Top of ENTRIES SHOWN

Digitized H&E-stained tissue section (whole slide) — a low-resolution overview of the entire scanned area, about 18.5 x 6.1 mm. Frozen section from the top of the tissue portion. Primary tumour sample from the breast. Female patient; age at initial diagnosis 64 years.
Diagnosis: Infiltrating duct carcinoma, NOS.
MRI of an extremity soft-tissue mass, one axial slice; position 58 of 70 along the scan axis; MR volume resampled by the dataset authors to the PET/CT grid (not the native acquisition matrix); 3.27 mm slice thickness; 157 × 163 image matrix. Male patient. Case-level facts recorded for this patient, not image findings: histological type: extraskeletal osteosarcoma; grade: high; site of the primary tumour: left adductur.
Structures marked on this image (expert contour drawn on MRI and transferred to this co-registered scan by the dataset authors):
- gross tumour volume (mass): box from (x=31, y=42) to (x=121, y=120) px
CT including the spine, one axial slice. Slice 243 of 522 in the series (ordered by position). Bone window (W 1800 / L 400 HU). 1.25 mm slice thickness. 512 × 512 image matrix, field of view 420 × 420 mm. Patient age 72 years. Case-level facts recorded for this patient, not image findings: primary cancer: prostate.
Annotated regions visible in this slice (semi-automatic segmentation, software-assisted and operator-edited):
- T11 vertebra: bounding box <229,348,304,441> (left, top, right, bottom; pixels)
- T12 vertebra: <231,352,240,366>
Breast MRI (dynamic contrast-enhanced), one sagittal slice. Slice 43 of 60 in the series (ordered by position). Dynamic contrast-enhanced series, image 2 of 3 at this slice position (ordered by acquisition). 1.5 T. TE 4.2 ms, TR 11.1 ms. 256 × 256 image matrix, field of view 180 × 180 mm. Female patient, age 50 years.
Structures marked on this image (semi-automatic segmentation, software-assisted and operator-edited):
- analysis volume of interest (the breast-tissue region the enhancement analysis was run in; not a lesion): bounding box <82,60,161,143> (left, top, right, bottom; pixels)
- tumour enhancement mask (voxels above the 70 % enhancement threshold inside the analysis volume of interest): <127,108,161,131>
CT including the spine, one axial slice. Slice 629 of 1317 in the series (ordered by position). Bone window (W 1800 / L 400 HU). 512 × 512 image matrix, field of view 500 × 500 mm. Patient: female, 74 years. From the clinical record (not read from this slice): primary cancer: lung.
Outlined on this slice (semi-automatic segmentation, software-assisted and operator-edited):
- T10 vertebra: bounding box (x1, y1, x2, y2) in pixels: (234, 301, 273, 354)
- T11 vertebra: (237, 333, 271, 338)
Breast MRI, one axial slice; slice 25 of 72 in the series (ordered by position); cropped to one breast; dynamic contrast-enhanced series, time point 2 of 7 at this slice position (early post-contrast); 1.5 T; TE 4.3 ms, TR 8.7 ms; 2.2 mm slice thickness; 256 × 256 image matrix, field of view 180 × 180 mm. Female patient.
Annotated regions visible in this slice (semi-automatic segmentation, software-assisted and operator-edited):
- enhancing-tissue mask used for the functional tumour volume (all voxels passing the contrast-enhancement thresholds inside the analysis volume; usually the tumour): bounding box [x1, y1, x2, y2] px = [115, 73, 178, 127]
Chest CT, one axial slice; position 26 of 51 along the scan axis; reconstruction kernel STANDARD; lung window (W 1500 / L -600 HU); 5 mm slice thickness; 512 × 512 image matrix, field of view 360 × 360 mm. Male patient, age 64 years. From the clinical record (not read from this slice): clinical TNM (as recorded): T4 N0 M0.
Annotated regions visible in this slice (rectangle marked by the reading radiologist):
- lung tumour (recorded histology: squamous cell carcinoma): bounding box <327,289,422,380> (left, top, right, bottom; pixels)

Bottom of ENTRIES SHOWN
Top of ENTRIES SHOWN

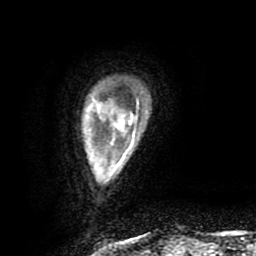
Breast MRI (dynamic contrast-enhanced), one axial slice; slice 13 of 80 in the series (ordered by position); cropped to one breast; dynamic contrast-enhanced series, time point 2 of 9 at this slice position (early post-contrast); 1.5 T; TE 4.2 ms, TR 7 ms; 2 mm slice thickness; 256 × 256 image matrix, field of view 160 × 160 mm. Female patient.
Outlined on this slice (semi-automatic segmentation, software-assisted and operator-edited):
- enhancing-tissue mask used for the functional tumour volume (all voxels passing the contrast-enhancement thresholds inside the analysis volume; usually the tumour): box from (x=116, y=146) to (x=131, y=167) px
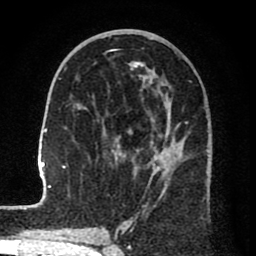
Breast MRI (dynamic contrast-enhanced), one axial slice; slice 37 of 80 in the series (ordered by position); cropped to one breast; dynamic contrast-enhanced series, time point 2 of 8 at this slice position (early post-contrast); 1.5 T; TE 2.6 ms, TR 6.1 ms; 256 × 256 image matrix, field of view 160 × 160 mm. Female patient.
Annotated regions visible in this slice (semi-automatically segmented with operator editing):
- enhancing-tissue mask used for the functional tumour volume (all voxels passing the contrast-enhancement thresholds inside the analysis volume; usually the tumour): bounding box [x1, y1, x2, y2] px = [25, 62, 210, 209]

Bottom of ENTRIES SHOWN

### DIRECTIONS FOR THIS TASK
Look above for the line containing "slice; slice 37" and the line containing "62, 210, 209]". Transcribe both, with the lines between them, exactly.

### EXERCISE RESULT
Breast MRI (dynamic contrast-enhanced), one axial slice; slice 37 of 80 in the series (ordered by position); cropped to one breast; dynamic contrast-enhanced series, time point 2 of 8 at this slice position (early post-contrast); 1.5 T; TE 2.6 ms, TR 6.1 ms; 256 × 256 image matrix, field of view 160 × 160 mm. Female patient.
Annotated regions visible in this slice (semi-automatically segmented with operator editing):
- enhancing-tissue mask used for the functional tumour volume (all voxels passing the contrast-enhancement thresholds inside the analysis volume; usually the tumour): bounding box [x1, y1, x2, y2] px = [25, 62, 210, 209]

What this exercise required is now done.